Venison Stuffed Peppers
Created by: Ryan Reading, Fall Obsession Pro Staff
Stuffed peppers are one of those meals that quietly solve a problem every hunter runs into after the season… what to do with all that ground venison without making it feel repetitive. They’re forgiving, easy to stretch, and they let venison shine without tasting “gamey” or overworked. It’s a simple way to turn freezer meat into a full meal that feeds a family, reheats well, and doesn’t require turning dinner into a production.
Ingredients
4–6 large bell peppers
1½ lbs ground venison
1 tbsp olive oil or butter
1 medium onion, diced
2 cloves garlic, minced
1 cup cooked rice (white or brown)
1 cup crushed tomatoes or tomato sauce
2 tbsp tomato paste
1 tsp smoked paprika
1 tsp dried oregano
½ tsp dried thyme
Salt and black pepper to taste
½ cup shredded cheese (cheddar, mozzarella, or provolone)
Optional: 1–2 tsp Worcestershire sauce or sour cream to top
How to Cook It
Preheat the oven to 375°F.
Prepare the peppers - Cut the tops off, remove seeds and membranes, and lightly salt the inside.

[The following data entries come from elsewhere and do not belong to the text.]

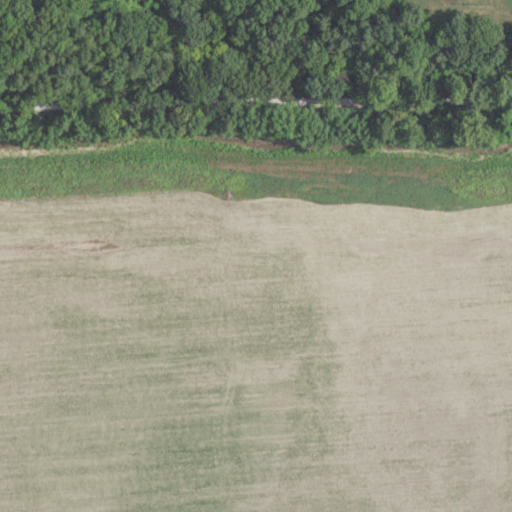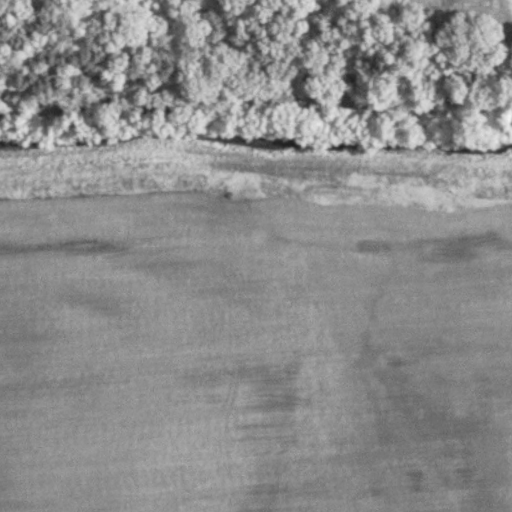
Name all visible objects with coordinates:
road: (256, 102)
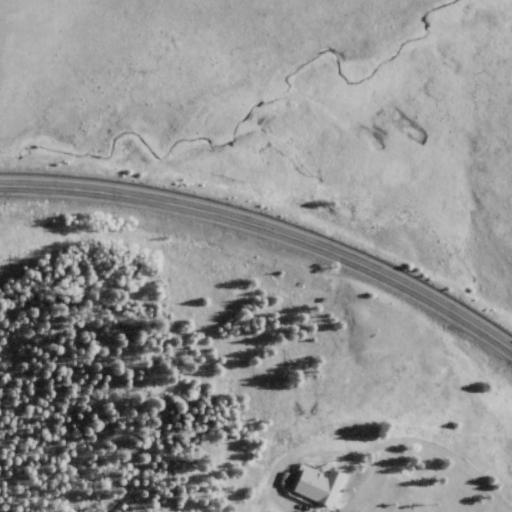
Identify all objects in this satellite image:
road: (268, 229)
building: (321, 485)
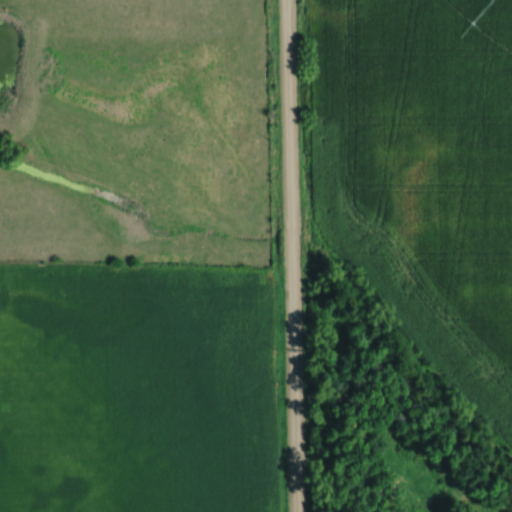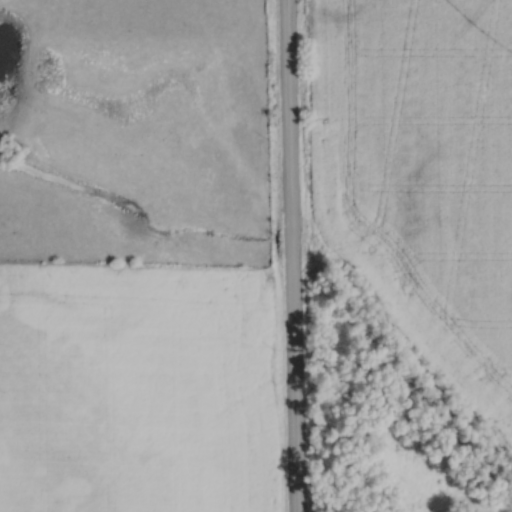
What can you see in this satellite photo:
road: (294, 256)
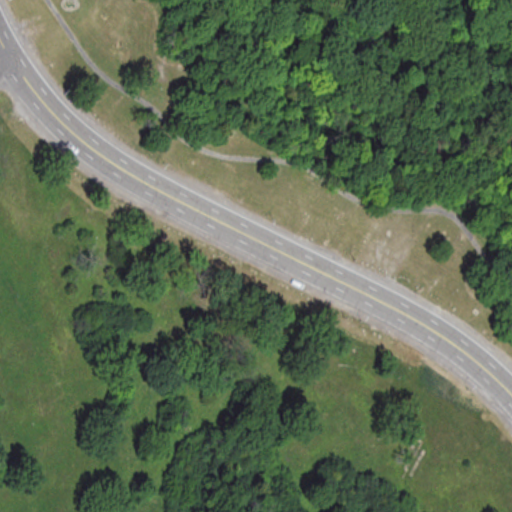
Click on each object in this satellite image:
street lamp: (10, 1)
road: (6, 70)
street lamp: (65, 91)
road: (268, 159)
street lamp: (163, 165)
building: (472, 206)
street lamp: (272, 222)
road: (243, 236)
park: (255, 256)
park: (255, 256)
street lamp: (360, 323)
street lamp: (466, 392)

Set upright in a baking dish.
Brown the venison - Heat oil or butter in a skillet over medium heat. Add onion and cook until soft. Add garlic and cook 30 seconds. Add venison, season with salt and pepper, and cook until fully browned.
Build the filling - Stir in tomato paste, crushed tomatoes, paprika, oregano, thyme, and Worcestershire if using. Simmer 5–10 minutes until thickened. Remove from heat and stir in cooked rice.
Stuff the peppers - Fill peppers generously with the venison mixture. Add a small splash of water or tomato sauce to the bottom of the baking dish to prevent sticking.
Bake covered - Cover loosely with foil and bake for 35 minutes.
Finish uncovered - Remove foil, sprinkle cheese on top, and bake another 10–15 minutes until peppers are tender and the tops are lightly browned.
Rest and serve - Let sit for 5 minutes before serving.
So, on your cold winter weekends stuffed venison peppers make a great meal.